» Task: All of the listing, from first line to last, should be output exactly; the pictures stay out.

» Source material:

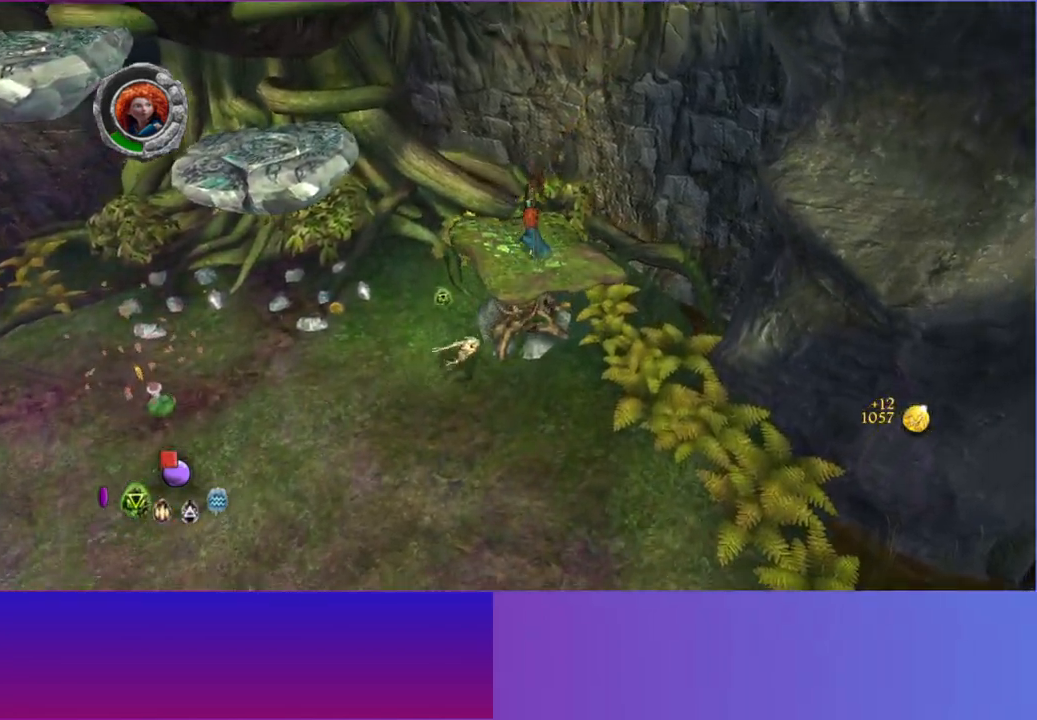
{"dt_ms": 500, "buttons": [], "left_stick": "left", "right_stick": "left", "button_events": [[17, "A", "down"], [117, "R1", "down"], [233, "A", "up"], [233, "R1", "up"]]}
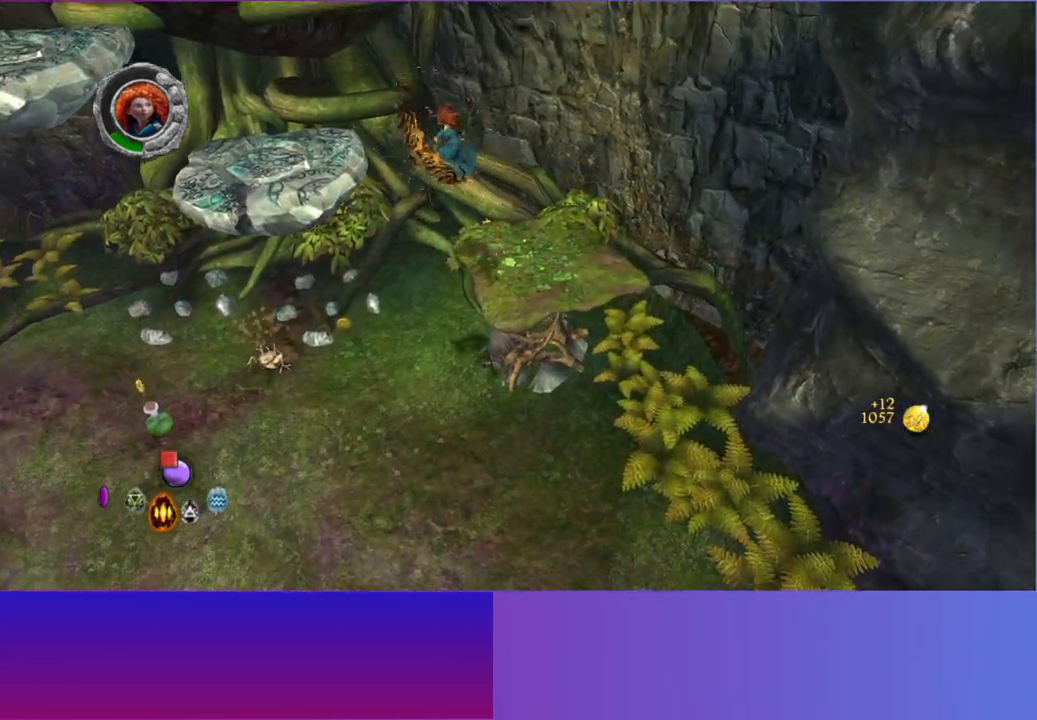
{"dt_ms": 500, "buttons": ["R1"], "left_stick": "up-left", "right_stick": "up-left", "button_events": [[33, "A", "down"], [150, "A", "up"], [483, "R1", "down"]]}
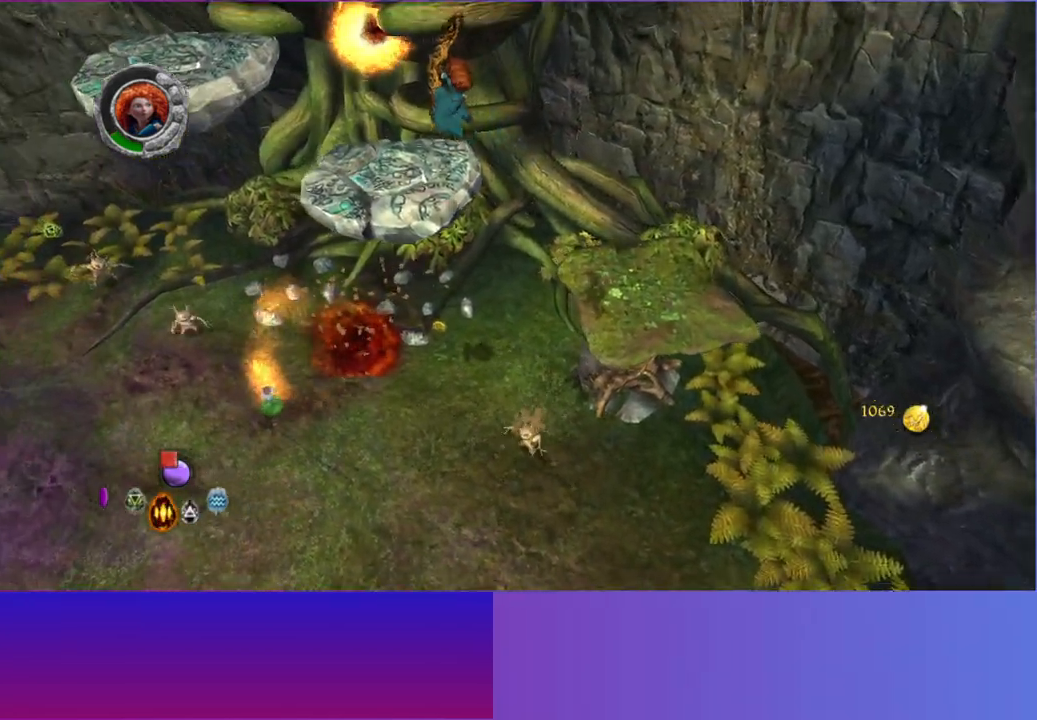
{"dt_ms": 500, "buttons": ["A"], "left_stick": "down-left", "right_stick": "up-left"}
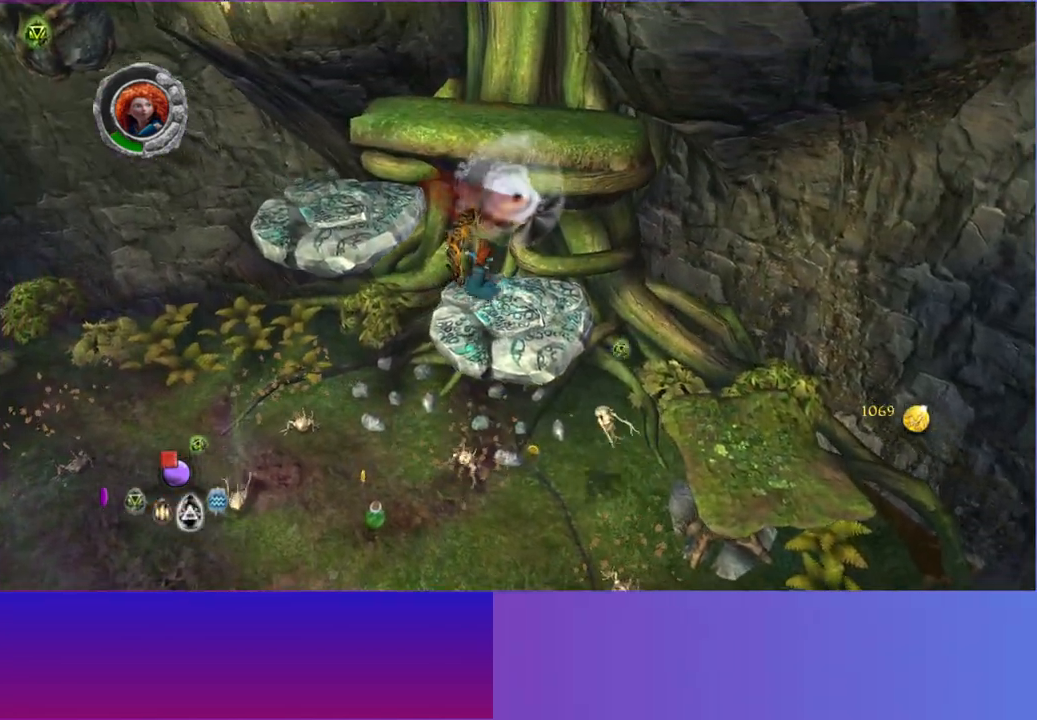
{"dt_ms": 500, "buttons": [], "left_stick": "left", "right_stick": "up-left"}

» Output of the exercise:
{"dt_ms": 500, "buttons": [], "left_stick": "left", "right_stick": "left", "button_events": [[17, "A", "down"], [117, "R1", "down"], [233, "A", "up"], [233, "R1", "up"]]}
{"dt_ms": 500, "buttons": ["R1"], "left_stick": "up-left", "right_stick": "up-left", "button_events": [[33, "A", "down"], [150, "A", "up"], [483, "R1", "down"]]}
{"dt_ms": 500, "buttons": ["A"], "left_stick": "down-left", "right_stick": "up-left"}
{"dt_ms": 500, "buttons": [], "left_stick": "left", "right_stick": "up-left"}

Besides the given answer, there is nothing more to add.